Meth users’ friends and family frequently report that the user’s personality has changed, often in undesirable ways. A meth addict is more likely to forego their moral compass while high on the drug, justifying such acts as theft and maybe even murder to keep their habit going. Meth is a mind-altering drug. It clouds your judgment and inhibitions and makes you do things that you normally wouldn’t.

After losing everything (job, home, friends, and family) some meth users resort to prostitution to pay for their habit. There is often a sick relationship between the drug-addicted prostitute and their pimp, who supplies them with the drug. But if someone really wants to get help, and takes their recovery seriously, they can avoid these mistakes and again become clean, healthy, productive members of society.

One of the things that a counselor will tell an addict in treatment is to “avoid old people, places, and things.” If the choices we were making before weren’t necessarily in our best interests, it is wise to extricate oneself from the situation that caused the drug use in the first place. Contact should be cut altogether with old friends who enabled or encouraged use. Places that one would go to use or that remind them of using should be avoided. And things, like paraphernalia and things surrounding the drug culture, should be discarded.
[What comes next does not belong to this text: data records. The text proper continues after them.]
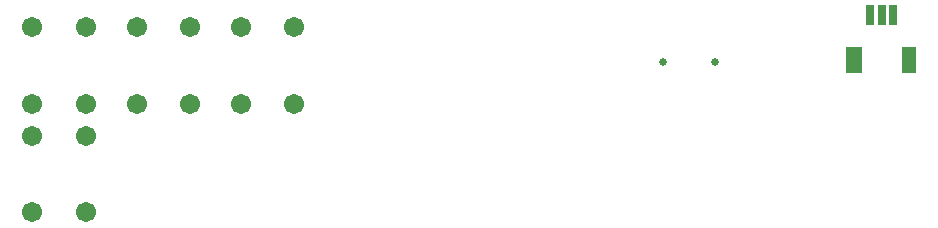
<source format=gbs>
G04 Layer_Color=16711935*
%FSLAX25Y25*%
%MOIN*%
G70*
G01*
G75*
%ADD79C,0.02670*%
%ADD80C,0.06706*%
%ADD81R,0.03162X0.06902*%
%ADD82R,0.05524X0.08674*%
%ADD83R,0.04800X0.08674*%
D79*
X349311Y272756D02*
D03*
X331988D02*
D03*
D80*
X121850Y248327D02*
D03*
X139567D02*
D03*
X121850Y222736D02*
D03*
X139567D02*
D03*
X121850Y284547D02*
D03*
X139567D02*
D03*
X121850Y258957D02*
D03*
X139567D02*
D03*
X156595Y284646D02*
D03*
X174311D02*
D03*
X156595Y259055D02*
D03*
X174311D02*
D03*
X191339Y284547D02*
D03*
X209055D02*
D03*
X191339Y258957D02*
D03*
X209055D02*
D03*
D81*
X400984Y288484D02*
D03*
X404921D02*
D03*
X408858Y288484D02*
D03*
D82*
X395866Y273622D02*
D03*
D83*
X413976D02*
D03*
M02*

</source>
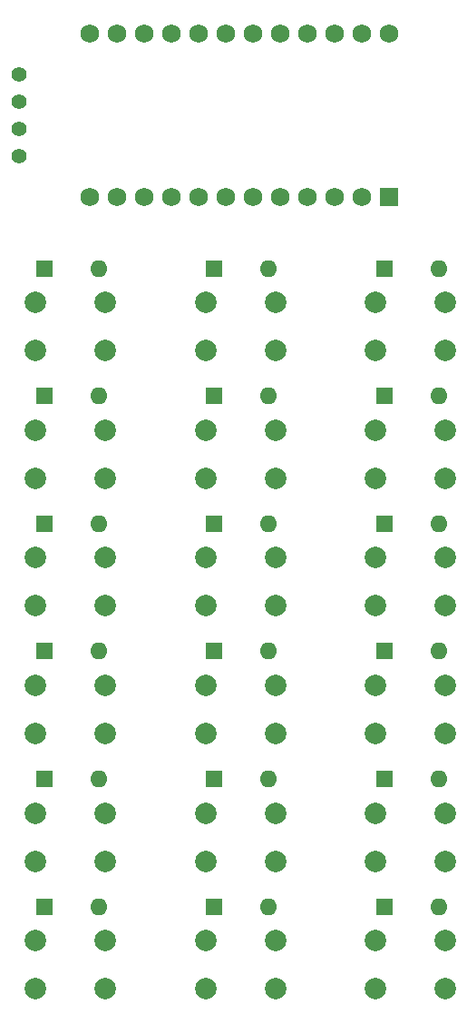
<source format=gbr>
%TF.GenerationSoftware,KiCad,Pcbnew,(5.1.9)-1*%
%TF.CreationDate,2021-06-02T16:01:08+02:00*%
%TF.ProjectId,LATE-9,4c415445-2d39-42e6-9b69-6361645f7063,rev?*%
%TF.SameCoordinates,Original*%
%TF.FileFunction,Soldermask,Bot*%
%TF.FilePolarity,Negative*%
%FSLAX46Y46*%
G04 Gerber Fmt 4.6, Leading zero omitted, Abs format (unit mm)*
G04 Created by KiCad (PCBNEW (5.1.9)-1) date 2021-06-02 16:01:08*
%MOMM*%
%LPD*%
G01*
G04 APERTURE LIST*
%ADD10C,1.752600*%
%ADD11R,1.752600X1.752600*%
%ADD12C,2.000000*%
%ADD13C,1.397000*%
%ADD14O,1.600000X1.600000*%
%ADD15R,1.600000X1.600000*%
G04 APERTURE END LIST*
D10*
%TO.C,U1*%
X63976250Y-46355000D03*
X36036250Y-61595000D03*
X61436250Y-46355000D03*
X58896250Y-46355000D03*
X56356250Y-46355000D03*
X53816250Y-46355000D03*
X51276250Y-46355000D03*
X48736250Y-46355000D03*
X46196250Y-46355000D03*
X43656250Y-46355000D03*
X41116250Y-46355000D03*
X38576250Y-46355000D03*
X36036250Y-46355000D03*
X38576250Y-61595000D03*
X41116250Y-61595000D03*
X43656250Y-61595000D03*
X46196250Y-61595000D03*
X48736250Y-61595000D03*
X51276250Y-61595000D03*
X53816250Y-61595000D03*
X56356250Y-61595000D03*
X58896250Y-61595000D03*
X61436250Y-61595000D03*
D11*
X63976250Y-61595000D03*
%TD*%
D12*
%TO.C,SW18*%
X62706250Y-135468750D03*
X62706250Y-130968750D03*
X69206250Y-135468750D03*
X69206250Y-130968750D03*
%TD*%
%TO.C,SW17*%
X46831250Y-135468750D03*
X46831250Y-130968750D03*
X53331250Y-135468750D03*
X53331250Y-130968750D03*
%TD*%
%TO.C,SW16*%
X30956250Y-135468750D03*
X30956250Y-130968750D03*
X37456250Y-135468750D03*
X37456250Y-130968750D03*
%TD*%
%TO.C,SW15*%
X62706250Y-123562500D03*
X62706250Y-119062500D03*
X69206250Y-123562500D03*
X69206250Y-119062500D03*
%TD*%
%TO.C,SW14*%
X46831250Y-123562500D03*
X46831250Y-119062500D03*
X53331250Y-123562500D03*
X53331250Y-119062500D03*
%TD*%
%TO.C,SW13*%
X30956250Y-123562500D03*
X30956250Y-119062500D03*
X37456250Y-123562500D03*
X37456250Y-119062500D03*
%TD*%
%TO.C,SW12*%
X62706250Y-111656250D03*
X62706250Y-107156250D03*
X69206250Y-111656250D03*
X69206250Y-107156250D03*
%TD*%
%TO.C,SW11*%
X46831250Y-111656250D03*
X46831250Y-107156250D03*
X53331250Y-111656250D03*
X53331250Y-107156250D03*
%TD*%
%TO.C,SW10*%
X30956250Y-111656250D03*
X30956250Y-107156250D03*
X37456250Y-111656250D03*
X37456250Y-107156250D03*
%TD*%
%TO.C,SW9*%
X62706250Y-99750000D03*
X62706250Y-95250000D03*
X69206250Y-99750000D03*
X69206250Y-95250000D03*
%TD*%
%TO.C,SW8*%
X46831250Y-99750000D03*
X46831250Y-95250000D03*
X53331250Y-99750000D03*
X53331250Y-95250000D03*
%TD*%
%TO.C,SW7*%
X30956250Y-99750000D03*
X30956250Y-95250000D03*
X37456250Y-99750000D03*
X37456250Y-95250000D03*
%TD*%
%TO.C,SW6*%
X62706250Y-87843750D03*
X62706250Y-83343750D03*
X69206250Y-87843750D03*
X69206250Y-83343750D03*
%TD*%
%TO.C,SW5*%
X46831250Y-87843750D03*
X46831250Y-83343750D03*
X53331250Y-87843750D03*
X53331250Y-83343750D03*
%TD*%
%TO.C,SW4*%
X30956250Y-87843750D03*
X30956250Y-83343750D03*
X37456250Y-87843750D03*
X37456250Y-83343750D03*
%TD*%
%TO.C,SW3*%
X62706250Y-75937500D03*
X62706250Y-71437500D03*
X69206250Y-75937500D03*
X69206250Y-71437500D03*
%TD*%
%TO.C,SW2*%
X46831250Y-75937500D03*
X46831250Y-71437500D03*
X53331250Y-75937500D03*
X53331250Y-71437500D03*
%TD*%
%TO.C,SW1*%
X30956250Y-75937500D03*
X30956250Y-71437500D03*
X37456250Y-75937500D03*
X37456250Y-71437500D03*
%TD*%
D13*
%TO.C,OL1*%
X29368750Y-50165000D03*
X29368750Y-52705000D03*
X29368750Y-55245000D03*
X29368750Y-57785000D03*
%TD*%
D14*
%TO.C,D18*%
X68580000Y-127793750D03*
D15*
X63500000Y-127793750D03*
%TD*%
D14*
%TO.C,D17*%
X52705000Y-127793750D03*
D15*
X47625000Y-127793750D03*
%TD*%
D14*
%TO.C,D16*%
X36830000Y-127793750D03*
D15*
X31750000Y-127793750D03*
%TD*%
D14*
%TO.C,D15*%
X68580000Y-115887500D03*
D15*
X63500000Y-115887500D03*
%TD*%
D14*
%TO.C,D14*%
X52705000Y-115887500D03*
D15*
X47625000Y-115887500D03*
%TD*%
D14*
%TO.C,D13*%
X36830000Y-115887500D03*
D15*
X31750000Y-115887500D03*
%TD*%
D14*
%TO.C,D12*%
X68580000Y-103981250D03*
D15*
X63500000Y-103981250D03*
%TD*%
D14*
%TO.C,D11*%
X52705000Y-103981250D03*
D15*
X47625000Y-103981250D03*
%TD*%
D14*
%TO.C,D10*%
X36830000Y-103981250D03*
D15*
X31750000Y-103981250D03*
%TD*%
D14*
%TO.C,D9*%
X68580000Y-92075000D03*
D15*
X63500000Y-92075000D03*
%TD*%
D14*
%TO.C,D8*%
X52705000Y-92075000D03*
D15*
X47625000Y-92075000D03*
%TD*%
D14*
%TO.C,D7*%
X36830000Y-92075000D03*
D15*
X31750000Y-92075000D03*
%TD*%
D14*
%TO.C,D6*%
X68580000Y-80168750D03*
D15*
X63500000Y-80168750D03*
%TD*%
D14*
%TO.C,D5*%
X52705000Y-80168750D03*
D15*
X47625000Y-80168750D03*
%TD*%
D14*
%TO.C,D4*%
X36830000Y-80168750D03*
D15*
X31750000Y-80168750D03*
%TD*%
D14*
%TO.C,D3*%
X68580000Y-68262500D03*
D15*
X63500000Y-68262500D03*
%TD*%
D14*
%TO.C,D2*%
X52705000Y-68262500D03*
D15*
X47625000Y-68262500D03*
%TD*%
D14*
%TO.C,D1*%
X36830000Y-68262500D03*
D15*
X31750000Y-68262500D03*
%TD*%
M02*

</source>
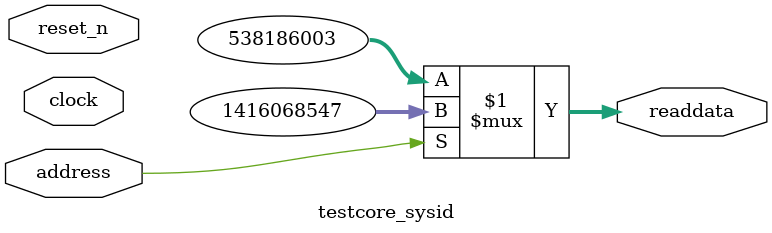
<source format=v>

`timescale 1ns / 1ps
// synthesis translate_on

// turn off superfluous verilog processor warnings 
// altera message_level Level1 
// altera message_off 10034 10035 10036 10037 10230 10240 10030 

module testcore_sysid (
               // inputs:
                address,
                clock,
                reset_n,

               // outputs:
                readdata
             )
;

  output  [ 31: 0] readdata;
  input            address;
  input            clock;
  input            reset_n;

  wire    [ 31: 0] readdata;
  //control_slave, which is an e_avalon_slave
  assign readdata = address ? 1416068547 : 538186003;

endmodule




</source>
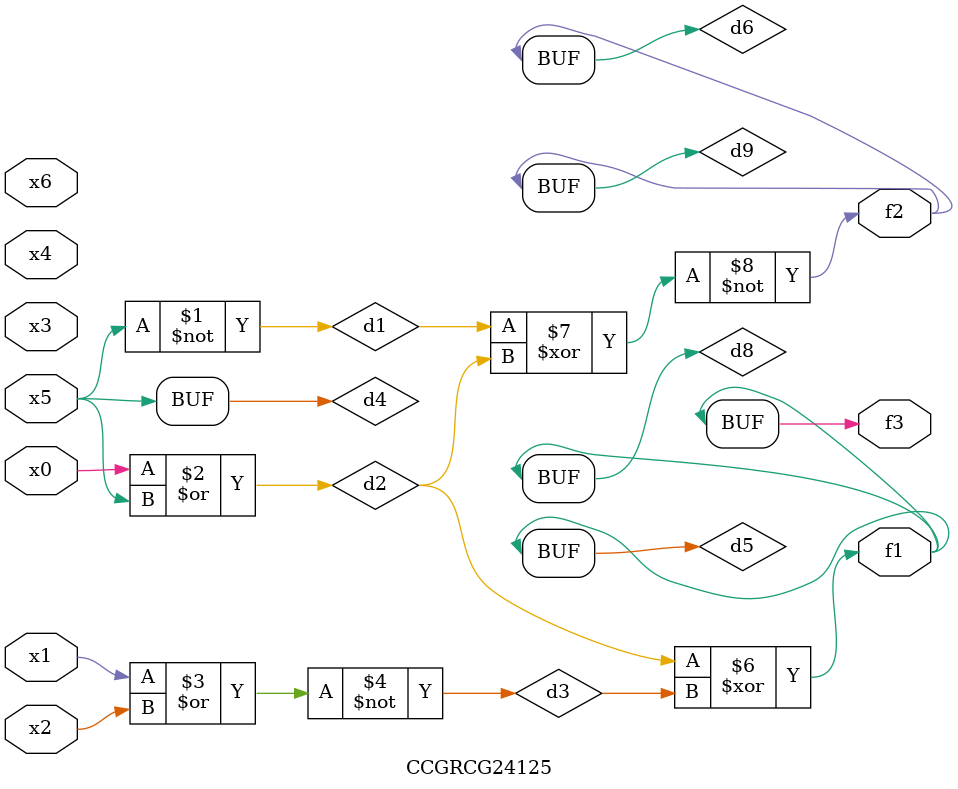
<source format=v>
module CCGRCG24125(
	input x0, x1, x2, x3, x4, x5, x6,
	output f1, f2, f3
);

	wire d1, d2, d3, d4, d5, d6, d7, d8, d9;

	nand (d1, x5);
	or (d2, x0, x5);
	nor (d3, x1, x2);
	xnor (d4, d1);
	xor (d5, d2, d3);
	xnor (d6, d1, d2);
	not (d7, x4);
	buf (d8, d5);
	xor (d9, d6);
	assign f1 = d8;
	assign f2 = d9;
	assign f3 = d8;
endmodule

</source>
This is where the sponsor comes in during the recovery process. The sponsor is another recovering addict who has gone through treatment and has been clean for a number of years. This person acts as a friend, mentor, and guide for the newly recovering addict, offering sagely advice and helping them through a crisis when they feel down and feel like using again. Every recovering addict needs a sponsor to help them through tough times and to keep tabs on their recovery.

Meth addiction can only be overcome with patience, hope, and the belief that the treatment and recovery process work. It is a concerted effort between multiple people, multiple organizations and sectors of society that all work in tandem to heal the addict soul. Everything an addict goes through is what we all go through throughout our daily lives, but on a larger scale.

We’re all “addicted” to something – coffee, cigarettes, donuts, cheeseburgers; oddly enough some people can even get addicted to healthy things like eating right and exercising. But the meth addict is ensnared by something that is killing them from the inside out and, no matter how hard they try on their own to get away from its grasp, will not let go. The first step in recovery is admitting that you have a problem, and that is the first step in a journey that will lead to a healthier and happier life.